══ 給定文章

Q2.5: Visualize academic department using t-SNE. You should consider at least the Euclidian, Cosine, and Jaccard metric. Set numpy random seed so that your results can be repeated. Discuss the result.

(1) Euclidian

In [103]:
from sklearn.manifold import TSNE

input_data = revised_table.copy()
transform = TSNE(n_components=2).fit_transform(input_data)
In [104]:
plot(transform, ['x','y'],'x','y')
  • 利用 Euclidian 方式使的資料多重疊在原點附近。

(2) Cosine

In [181]:
from sklearn.manifold import TSNE

input_data = revised_table.copy()
transform = TSNE(n_components=2,metric = 'cosine').fit_transform(input_data)
In [171]:
final_plot = plot(transform, ['x','y'], 'x', 'y')
  • 利用 cosine 的計算方式畫出上圖,從圖中可以明顯看見各個領域形成各自的群集,且不同領域的資料點多不重疊,讓人可以清楚看見個領域的組別。

(3) Jaccard

In [107]:
from sklearn.manifold import TSNE

input_data = revised_table.copy()
transform = TSNE(n_components=2, metric='jaccard').fit_transform(input_data)
In [108]:
plot(transform, ['x','y'], 'x', 'y')
  • 利用jaccard 的計算方式畫出上圖,從圖中可以明顯看見各個領域形成各自的群集,且不同領域的資料點多不重疊,羽 cosine 計算方式產生的圖形比較起來相對密集。

Question 3 [Refine]

(30%) Select the most promising visualization method in the previous question and refine the result. Your should color points by department category. Label each data point with its name so that we can easily identify a data point on the picture. Moreover, you should try to reduce the problem caused by overlapping points and labels. Output a picture that is large enough so that a user can easily identify a department and its neighbors. Jupyter Notebook has limitations on the largest picture size. To overcome this problem, consider output the picture to a separate file and submit the file for grading. Your score depends on how useful, readable, and visually pleasing of your visualization results.

select t-SNE with cosine metric method after using pca decomposition

In [60]:
import numpy as np
import matplotlib.pyplot as plt
from sklearn.manifold import TSNE

import seaborn as sns; sns.set()
from sklearn.decomposition import PCA,  KernelPCA

input_data = revised_table.copy()
depart_id = list(input_data.index)
pca = PCA(n_components = 100)
transform = pca.fit_transform(input_data)
transform_final = TSNE(n_components = 2,metric = 'cosine').fit_transform(transform)
In [61]:
plot(transform_final, ['x','y'], 'x', 'y')
Out[61]:
<matplotlib.axes._subplots.AxesSubplot at 0x12e838c18>
In [63]:
plt.rcParams['font.sans-serif'] = ['SimHei'] 
plt.rcParams['axes.unicode_minus'] = False
plt.rcParams['figure.figsize'] = 100, 100

fig = plt.figure()
result = pd.DataFrame(transform_final, index = depart_id, columns= ['x', 'y'])
result['category_name'] = [0 for j in range(len(result))]
result['department_name'] = ['' for j in range(len(result))]
for i in CATEGORY:
    ### append category name to data
    name =  uname.loc[uname['category_id']== i]['category_name'].unique()[0] 
    result.loc[ result.index.isin(cat_dict[i]) , ['category_name']] = name
    
for i in result.index:
    data =  uname.loc[uname['department_id']== i]
    name = data['school_name'].values[0]+ data['department_name'].values[0]
    result.loc[result.index == i,'name'] = name
size = [1000  for j in range(len(result))]
ax = sns.scatterplot(x = 'x', y= 'y', data = result, hue = 'category_name', s =size)
for i in range(len(result)):
    ax.annotate(result.iloc[i,:]['name'],(result.iloc[i,:]['x'],result.iloc[i,:]['y']))
plt.show()
fig.savefig('q3.png')   # save the figure to file

════
══ 提供資料

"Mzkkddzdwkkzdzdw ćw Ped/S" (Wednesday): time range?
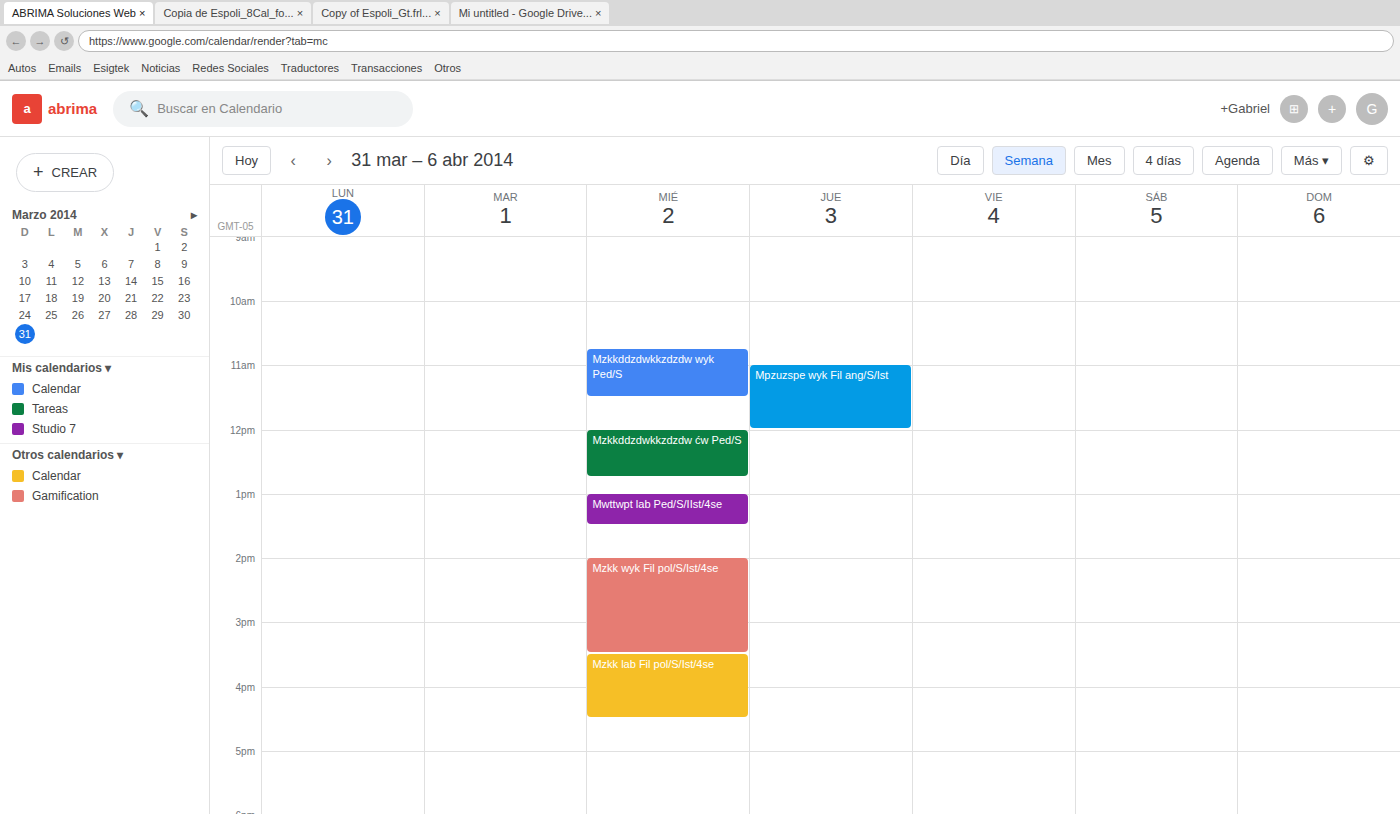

════

題目說明 1
請將給定文章中從「(30%) Select the」到「your visualization results.」之間的文字重新寫出，頭尾兩處都要包含在內。
題目說明 2
給定文章裡標為「In [60]:」的那段程式用 import 或 from 匯入了哪些模組？請全部列出。

參考解答 1
(30%) Select the most promising visualization method in the previous question and refine the result. Your should color points by department category. Label each data point with its name so that we can easily identify a data point on the picture. Moreover, you should try to reduce the problem caused by overlapping points and labels. Output a picture that is large enough so that a user can easily identify a department and its neighbors. Jupyter Notebook has limitations on the largest picture size. To overcome this problem, consider output the picture to a separate file and submit the file for grading. Your score depends on how useful, readable, and visually pleasing of your visualization results.

參考解答 2
numpy、matplotlib.pyplot、sklearn.manifold、seaborn、sklearn.decomposition